# kmail und seine Einstellungen

## uhai

Weil ich mein .kde für korrupt hielt, habe ich es umbenannt und neu anlegen lassen. Nach dem Test (war's nicht.. korrupt meine ich) zurückbenannt.

Aber digikam und kmail fanden Ihre Einstellungen nicht mehr. Also habe ich KDEHOME angelegt. Digikam hat es geholfen. kmail bleibt doof.

Wie kann ich kmail denn über seine kmailrc & Co aufklären? Die dAteien wären ja da, er findet sie nur nicht...

uhai

----------

## uhai

keiner eine Idee?

uhai

----------

## Max Steel

nun, normalerweise reicht es die kmailrc in den Ordner ~/.kde/config/ reinzuzschieben und den kompletten Ordner ~/.kde/share/apps/kmail zu erhalten.

die kmailrc sind die einstellungen und der Ordner kmail sind die kompletten MAils.

----------

## uhai

 :Confused:  funzt aber nich...

Er erkennt meine Postfach-Ordner nicht.

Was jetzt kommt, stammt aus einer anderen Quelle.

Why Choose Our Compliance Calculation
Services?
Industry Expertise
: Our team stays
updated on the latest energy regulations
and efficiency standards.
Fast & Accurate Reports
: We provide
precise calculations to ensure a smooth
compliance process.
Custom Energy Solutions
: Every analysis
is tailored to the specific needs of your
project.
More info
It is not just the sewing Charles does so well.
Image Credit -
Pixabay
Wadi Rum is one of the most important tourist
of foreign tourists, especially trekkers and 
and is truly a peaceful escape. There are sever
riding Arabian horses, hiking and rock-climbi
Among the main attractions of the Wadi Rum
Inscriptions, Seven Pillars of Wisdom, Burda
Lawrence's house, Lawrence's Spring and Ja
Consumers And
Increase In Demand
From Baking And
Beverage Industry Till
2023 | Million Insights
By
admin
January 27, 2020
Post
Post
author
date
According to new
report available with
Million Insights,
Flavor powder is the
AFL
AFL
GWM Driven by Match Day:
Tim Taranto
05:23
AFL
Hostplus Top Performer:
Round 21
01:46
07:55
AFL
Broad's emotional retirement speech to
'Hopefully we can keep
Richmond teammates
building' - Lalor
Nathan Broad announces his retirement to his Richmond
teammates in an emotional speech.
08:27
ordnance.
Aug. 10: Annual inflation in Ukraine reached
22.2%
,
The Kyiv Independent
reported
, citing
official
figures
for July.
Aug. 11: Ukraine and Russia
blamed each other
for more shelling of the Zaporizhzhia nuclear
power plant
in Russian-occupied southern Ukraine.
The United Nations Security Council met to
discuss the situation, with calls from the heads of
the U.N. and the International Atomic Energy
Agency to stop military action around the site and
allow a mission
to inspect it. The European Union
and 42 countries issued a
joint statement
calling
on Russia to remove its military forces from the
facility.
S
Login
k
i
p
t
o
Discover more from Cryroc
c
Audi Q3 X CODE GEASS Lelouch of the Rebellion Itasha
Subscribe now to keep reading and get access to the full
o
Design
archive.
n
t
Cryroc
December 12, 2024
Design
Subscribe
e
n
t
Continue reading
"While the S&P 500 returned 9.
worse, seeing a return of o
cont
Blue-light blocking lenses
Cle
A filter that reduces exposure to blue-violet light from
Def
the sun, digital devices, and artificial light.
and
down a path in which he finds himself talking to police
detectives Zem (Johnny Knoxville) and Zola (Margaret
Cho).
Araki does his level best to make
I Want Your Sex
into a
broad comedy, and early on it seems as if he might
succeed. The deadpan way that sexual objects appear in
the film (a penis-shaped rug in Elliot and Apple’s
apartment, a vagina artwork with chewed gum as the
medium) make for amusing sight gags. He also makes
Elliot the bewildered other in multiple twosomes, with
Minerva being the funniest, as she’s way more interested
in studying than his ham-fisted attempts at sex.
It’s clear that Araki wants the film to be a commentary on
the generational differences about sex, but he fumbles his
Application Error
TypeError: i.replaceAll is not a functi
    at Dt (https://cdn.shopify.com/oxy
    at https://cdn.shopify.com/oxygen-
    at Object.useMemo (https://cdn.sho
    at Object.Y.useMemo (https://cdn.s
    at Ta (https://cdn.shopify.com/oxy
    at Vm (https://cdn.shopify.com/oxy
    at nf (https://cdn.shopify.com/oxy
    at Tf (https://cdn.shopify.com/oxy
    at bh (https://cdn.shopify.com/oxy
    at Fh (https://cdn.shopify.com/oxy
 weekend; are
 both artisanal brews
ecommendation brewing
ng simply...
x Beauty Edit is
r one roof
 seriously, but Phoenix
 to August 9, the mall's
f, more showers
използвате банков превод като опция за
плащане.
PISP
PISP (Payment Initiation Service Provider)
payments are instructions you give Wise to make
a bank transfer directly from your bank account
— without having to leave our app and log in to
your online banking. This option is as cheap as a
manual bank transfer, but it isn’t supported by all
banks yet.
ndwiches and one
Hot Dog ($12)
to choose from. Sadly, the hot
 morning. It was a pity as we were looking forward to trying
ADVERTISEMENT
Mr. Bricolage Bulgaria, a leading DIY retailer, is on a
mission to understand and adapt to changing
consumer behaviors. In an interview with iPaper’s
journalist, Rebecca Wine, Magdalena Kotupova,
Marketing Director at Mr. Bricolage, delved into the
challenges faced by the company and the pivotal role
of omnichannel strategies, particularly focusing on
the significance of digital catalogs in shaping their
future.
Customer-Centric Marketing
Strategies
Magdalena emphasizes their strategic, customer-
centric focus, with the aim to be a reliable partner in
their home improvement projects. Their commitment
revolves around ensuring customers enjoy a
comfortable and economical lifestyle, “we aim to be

Die Konfigurationsdateien sind unter .kde3.5/share/apps/kmail alle vorhanden und $kdehome habe ich auf .kde3.5 gesetzt.

Was fehlt denn noch?

uhai

----------

## Finswimmer

 *Max Steel wrote:*   

> die kmailrc sind die einstellungen und der Ordner kmail sind die kompletten MAils.

 

Ich habe noch den Ordner ~/Mail in dem anscheinend alle Emails enthalten sind.

Der sollte aber durch das Verschieben von .kde nicht betroffen sein...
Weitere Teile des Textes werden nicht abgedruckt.